Each line from the one that contains "index tip: (136, 85)" to the last line of the records below must be restated word for word.

◇ ◇ ◇ ◇ ◇ ◇ ◇

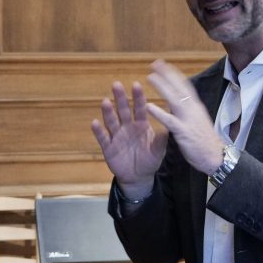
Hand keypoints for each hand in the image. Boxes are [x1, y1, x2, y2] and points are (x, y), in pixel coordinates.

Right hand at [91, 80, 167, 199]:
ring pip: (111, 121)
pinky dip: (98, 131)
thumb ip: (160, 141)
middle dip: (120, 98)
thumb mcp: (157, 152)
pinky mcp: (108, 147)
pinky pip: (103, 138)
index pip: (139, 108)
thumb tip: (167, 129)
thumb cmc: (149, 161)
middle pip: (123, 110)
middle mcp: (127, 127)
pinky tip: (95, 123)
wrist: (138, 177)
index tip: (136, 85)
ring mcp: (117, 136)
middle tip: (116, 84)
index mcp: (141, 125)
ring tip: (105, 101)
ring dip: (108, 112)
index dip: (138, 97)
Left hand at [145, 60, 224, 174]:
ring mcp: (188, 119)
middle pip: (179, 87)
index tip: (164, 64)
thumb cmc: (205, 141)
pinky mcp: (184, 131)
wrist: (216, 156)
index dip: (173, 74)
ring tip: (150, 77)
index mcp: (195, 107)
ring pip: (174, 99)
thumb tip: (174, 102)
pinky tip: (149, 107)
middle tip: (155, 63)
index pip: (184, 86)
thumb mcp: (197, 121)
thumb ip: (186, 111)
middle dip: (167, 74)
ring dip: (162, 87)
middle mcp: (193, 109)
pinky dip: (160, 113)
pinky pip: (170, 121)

◇ ◇ ◇ ◇ ◇ ◇ ◇

> **RESULT**:
index tip: (136, 85)
ring mcp: (117, 136)
middle tip: (116, 84)
index mcp: (141, 125)
ring tip: (105, 101)
ring dip: (108, 112)
index dip: (138, 97)
Left hand at [145, 60, 224, 174]:
ring mcp: (188, 119)
middle pip: (179, 87)
index tip: (164, 64)
thumb cmc: (205, 141)
pinky mcp: (184, 131)
wrist: (216, 156)
index dip: (173, 74)
ring tip: (150, 77)
index mcp: (195, 107)
ring pip: (174, 99)
thumb tip: (174, 102)
pinky tip: (149, 107)
middle tip: (155, 63)
index pip: (184, 86)
thumb mcp: (197, 121)
thumb ip: (186, 111)
middle dip: (167, 74)
ring dip: (162, 87)
middle mcp: (193, 109)
pinky dip: (160, 113)
pinky pip: (170, 121)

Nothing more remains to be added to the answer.